Le processus actuel permet au titulaire d'un permis de présenter son point de vue devant la Régie avant que la décision ne prenne effet, ce qui, parfois, entraîne de très nombreux délais et on peut réassister, dans les 24 heures, les 48 heures, dans la semaine suivante, à d'autres actes de violence avec tous les dangers que cela implique. Donc, maintenant, cette possibilité pour un titulaire de faire valoir son point de vue, de défendre ses intérêts sera déplacée plus tard, à l'étape de la révision de la décision, s'il y a une telle demande de révision. Donc, la Régie pourra, comme on dit, agir maintenant et débattre du cas plus tard, ce faisant, garantir immédiatement la sécurité des citoyens.

Concernant la délivrance des permis, certaines modifications des lois sur les permis d'alcool permettront d'abord à la Régie d'exiger d'une personne qui présente une demande de permis qu'elle produise les documents relatifs aux sources de financement des activités visées ou servant à l'acquisition de l'établissement. La Régie pourra ainsi s'assurer, par des enquêtes, que le demandeur est le réel exploitant plutôt qu'un prête-nom et que cette expression n'est pas reliée à des organisations criminelles. Entre autres, la Régie devra refuser de délivrer tout permis si le demandeur a déjà été déclaré coupable d'un acte criminel lié aux actes visés au cours des cinq années qui précèdent la demande.

(10 h 30)

De nouvelles dispositions dans la Loi sur la Régie des alcools, des courses et des jeux permettront la mise en place et l'accessibilité d'un registre des demandes et des permis d'alcool en vigueur et ce registre contiendra des renseignements spécifiques aux fins d'assurer toute la publicité souhaitée auprès de tout citoyen, de toute municipalité, de tout corps policier ou de tout autre intervenant. Ces derniers, donc, pourront, le cas échéant, intervenir auprès de la Régie afin d'assurer le respect de la loi et de faire valoir le point de vue de ces intervenants avant que la Régie n'émette un permis. Le titulaire d'un permis devra également dorénavant l'exploiter de façon à ne pas nuire à la tranquillité publique et cette exploitation ne devra pas mettre en péril non plus la sécurité du public a fortiori. Si l'une ou l'autre de ces conditions de maintien du permis est enfreinte, le résultat pourrait être la suspension ou la révocation du permis.

- _Extrait des données_:
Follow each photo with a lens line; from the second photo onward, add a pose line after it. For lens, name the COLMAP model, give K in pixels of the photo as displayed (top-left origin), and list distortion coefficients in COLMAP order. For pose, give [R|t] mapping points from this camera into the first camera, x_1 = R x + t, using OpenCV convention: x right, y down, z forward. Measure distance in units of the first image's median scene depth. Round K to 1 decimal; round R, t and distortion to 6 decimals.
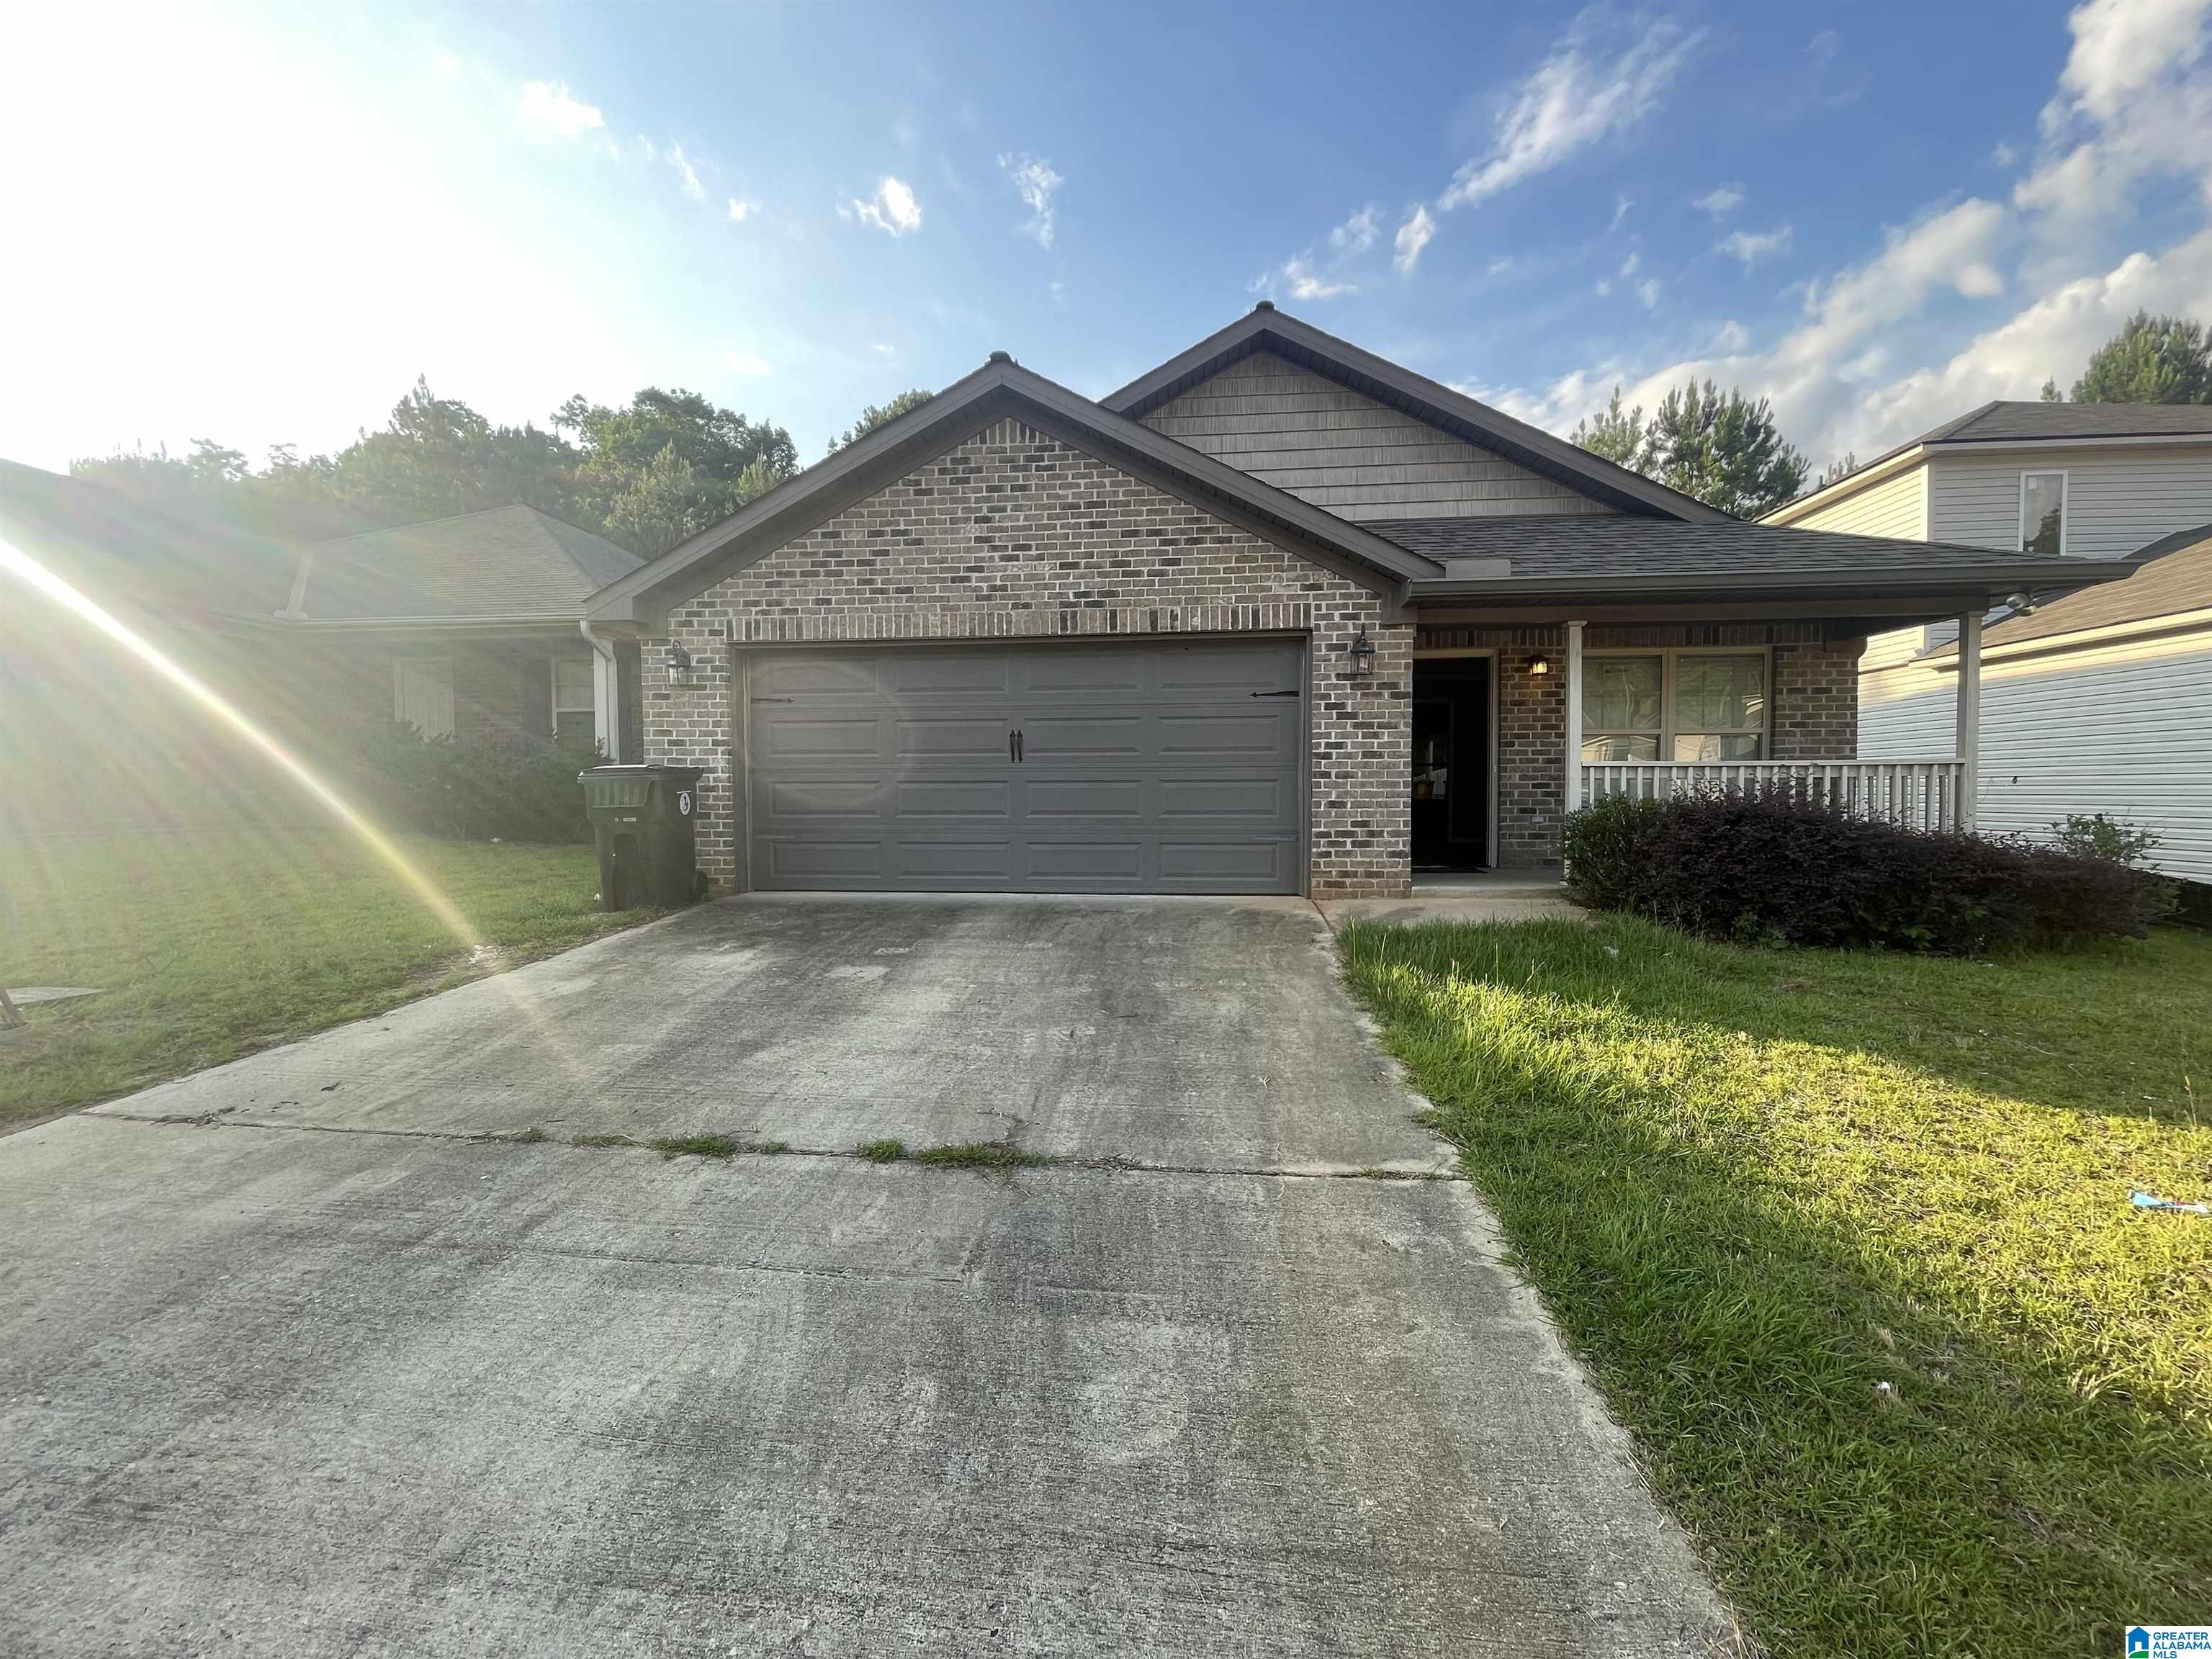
lens RADIAL K [[887.7, 0, 1037.7], [0, 887.7, 810.1], [0, 0, 1]] dist [-0.012146, -0.003103]
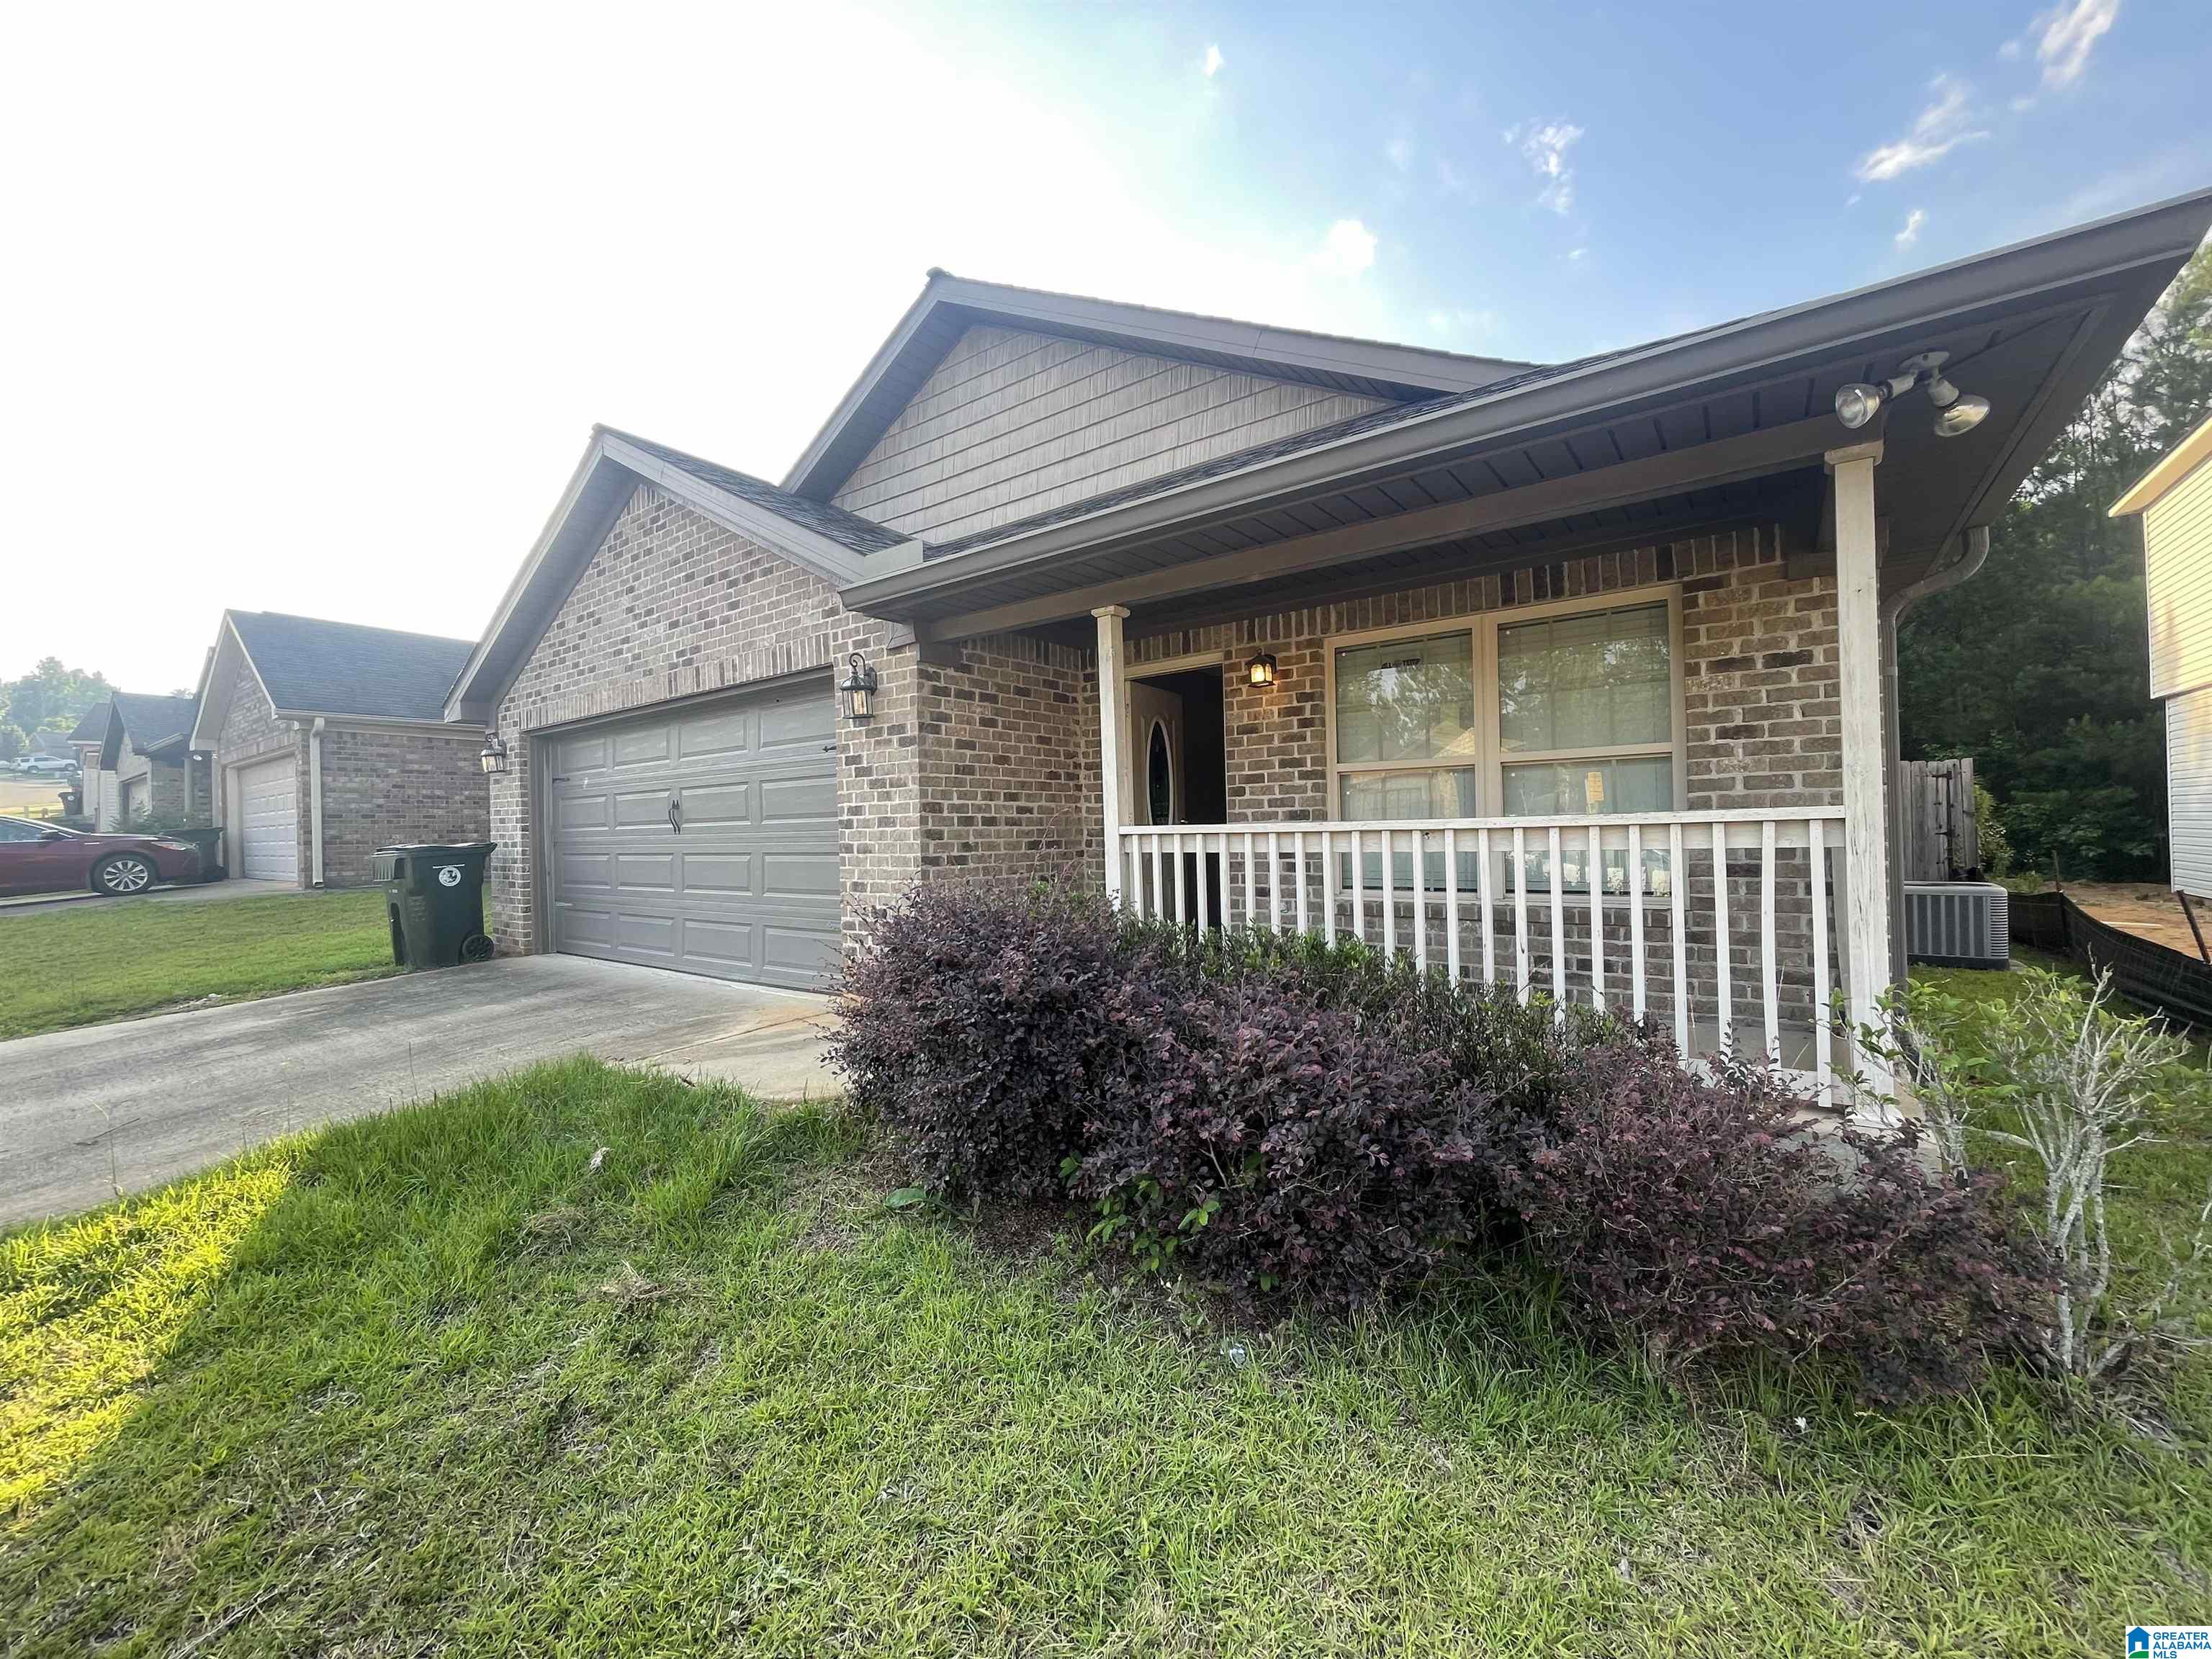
lens RADIAL K [[887.7, 0, 1108.0], [0, 887.7, 828.3], [0, 0, 1]] dist [-0.012146, -0.003103]
pose [[0.865397, -0.018035, -0.500762, 0.808427], [0.006339, 0.999666, -0.025047, -0.032272], [0.501047, 0.018501, 0.865223, 0.387518]]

- _Consigne_: Reproduisez fidèlement le passage du texte sur les permis d'alcool qui s'ouvre sur les mots « Concernant la délivrance » et se termine par « précèdent la demande. ».

- _Réponse_:
Concernant la délivrance des permis, certaines modifications des lois sur les permis d'alcool permettront d'abord à la Régie d'exiger d'une personne qui présente une demande de permis qu'elle produise les documents relatifs aux sources de financement des activités visées ou servant à l'acquisition de l'établissement. La Régie pourra ainsi s'assurer, par des enquêtes, que le demandeur est le réel exploitant plutôt qu'un prête-nom et que cette expression n'est pas reliée à des organisations criminelles. Entre autres, la Régie devra refuser de délivrer tout permis si le demandeur a déjà été déclaré coupable d'un acte criminel lié aux actes visés au cours des cinq années qui précèdent la demande.